Three weeks after Christmas, my grandmother is still in the hospital. The last week, she had spent at the ICU. It was, and still is, a grueling moment for all of us. Aside from the fact that we're all emotionally distraught, we are financially exhausted. The option we had recently took is our last resort. If that wouldn't work, I don't know what to do anymore.
Frankly speaking, it's taking its toll on me. For how many weeks, I have managed to tell myself that I am strong and that everything will be okay. But with lack of assurance from people who are supposed to help us, it is getting more and more difficult as days pass by. Suddenly, everything felt difficult. Suddenly, I could no longer find anything to be positive on.
As a 23 year old woman who hasn't enjoyed life at its best yet, this came off as a very challenging surprise. I was caught off guard. Although I have to admit that I somehow failed to credit those people abroad for the help they extended, but at the end of each day, it is still me and my family who suffer the most. Clearly, I want to give up. For a moment last night, I thought that I should be brave enough to be the one to pull the respirator off my grandmother's system. I know that guilt will be eating me alive every second of my life then (because for all we know, it will be me who will kill her), but she has been suffering so much already.
But then, of course, I can't.
I can't help but feel totally remorseful. Last night, I have realized that at this point in time, I am no longer in the position to dream. Even if this ends, the responsibilities shall continue until God-knows-when. There's no more assurance in my life, and all dreams I have formulated in my mind during the past years should be scraped off now, as hoping for all of it to come true will now be like hoping against hope.
For the next months and years, I am no longer allowed to live life for myself. Even the small pleasures in life like falling in love should be forgotten. I have decided on that already. To be honest, I feel like I no longer deserve to live life properly. Dramatic, this is; but for a 23-year-old whose life is beginning to be chucked out from her in a slow and torturous manner, this is perhaps just normal.
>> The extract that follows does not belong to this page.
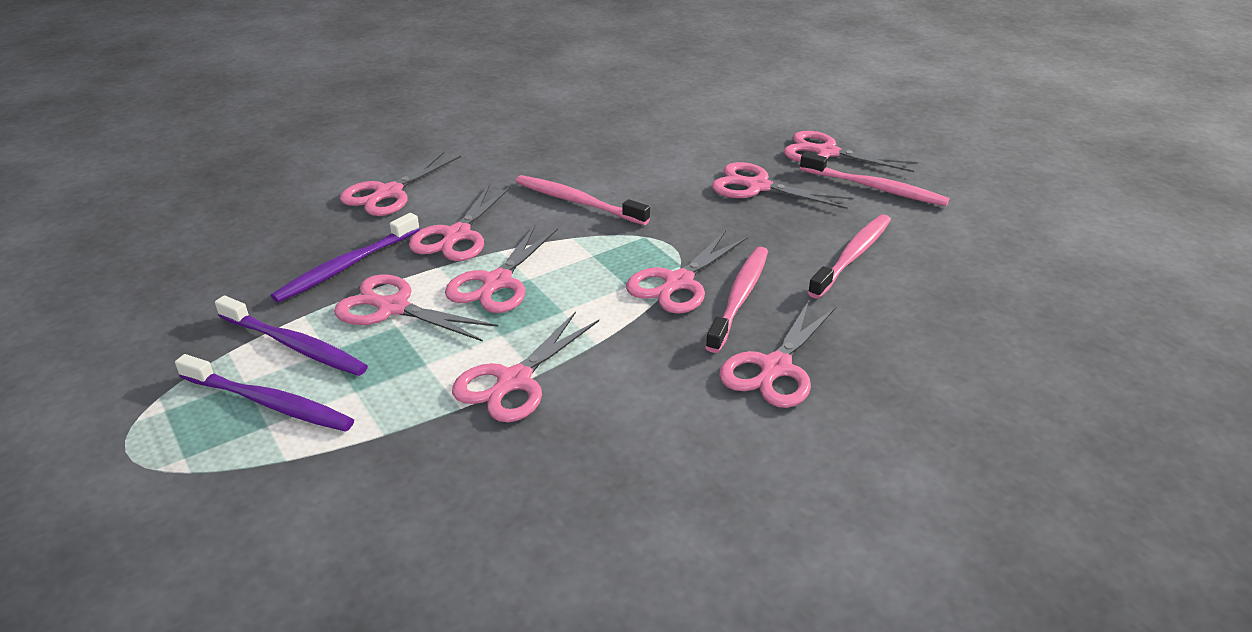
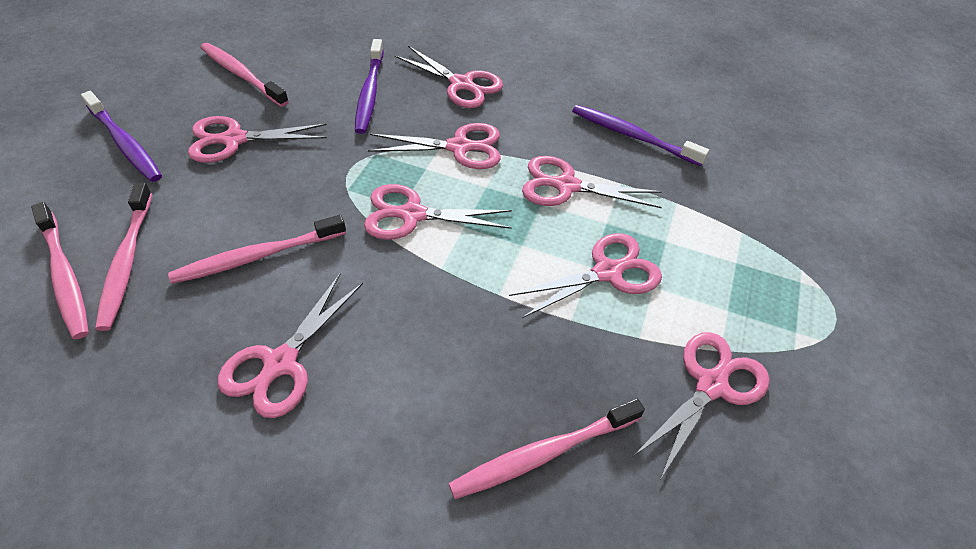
pink scissors: [334,274,498,342] [340,152,461,216] [409,184,511,261] [445,225,558,313] [452,312,599,422] [626,230,748,314] [712,162,853,209] [719,301,837,408] [784,131,918,172] = 9 -> [188,116,327,163] [217,274,363,418] [364,184,512,240] [368,123,501,169] [394,46,503,108] [509,233,662,318] [522,156,662,208] [633,332,770,479] = 8
pink toothbrush: [516,175,650,225] [705,247,768,353] [800,152,950,206] [808,214,891,299] = 4 -> [31,202,89,339] [95,183,152,331] [168,215,346,284] [200,43,289,107] [448,398,645,499] = 5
Truth is, I'm scared. I'm scared of what lies ahead. I know it's just a matter of thinking and all. But as I know myself, I'd rather wallow on pity and depression than expect and get disappointed in the end.
But then, what's the use of naming January Faith when I can't practice that?
Then it all boils down to this: I still believe that things will be fine. I'm trying to be very positive at the moment (for my mother, at least, who depends on me for emotional strength). However, I need to be prepared. There's no one to hold on to. There's no one to ask for help. We're living on our own, and this problem - even though it is ought to be shouldered by more than ten people - were given on us and we're left with no choice but to carry it.
I am in a very difficult situation. And my only hope lies in God. Although my faith still wavers sometimes, I have to constantly tell myself to just let "Thy will be done."